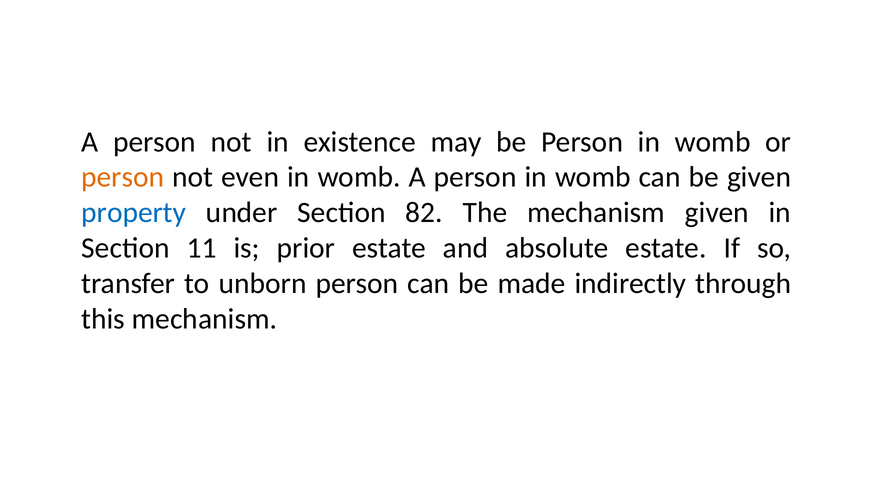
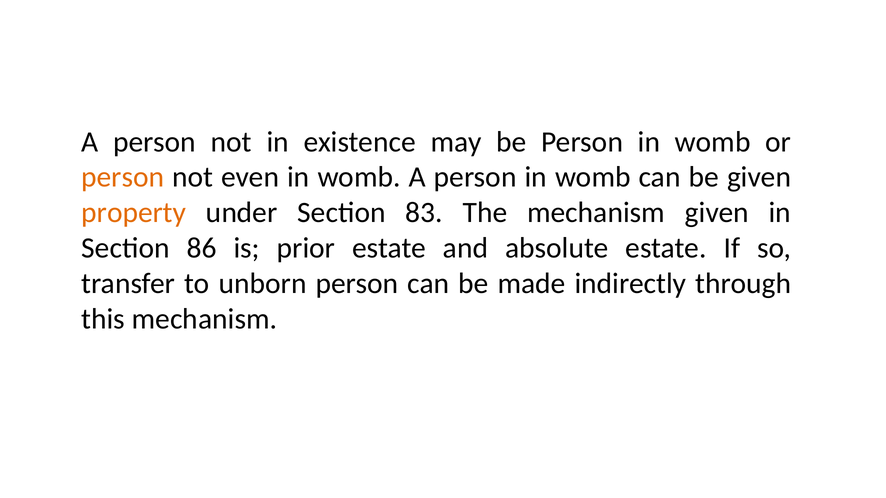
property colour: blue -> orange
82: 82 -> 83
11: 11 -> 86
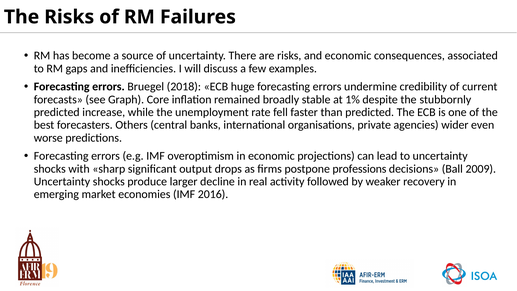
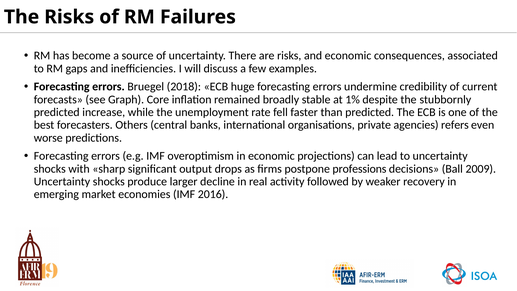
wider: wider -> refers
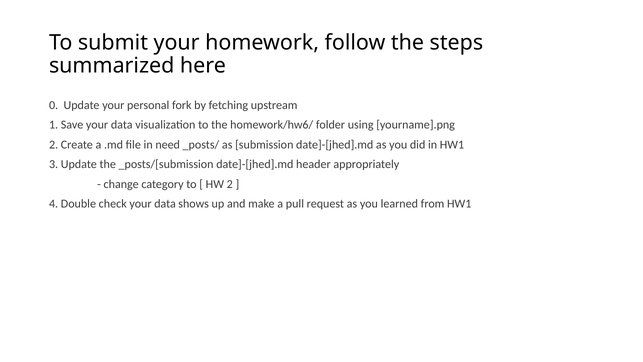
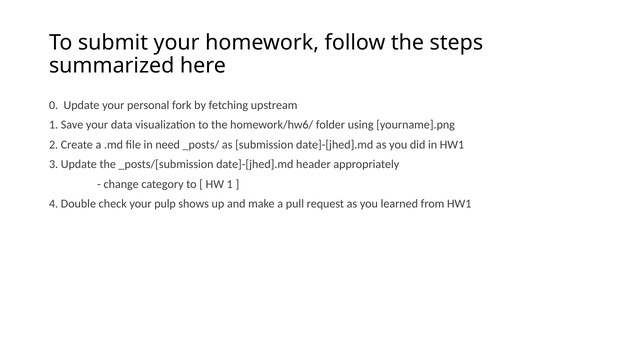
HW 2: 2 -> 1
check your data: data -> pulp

★ ★ ★

* SET TASK:
Copy the lines above word for word, leaving the pictures out of your answer.

* RESULT:
property colour: blue -> orange
82: 82 -> 83
11: 11 -> 86
wider: wider -> refers
HW 2: 2 -> 1
check your data: data -> pulp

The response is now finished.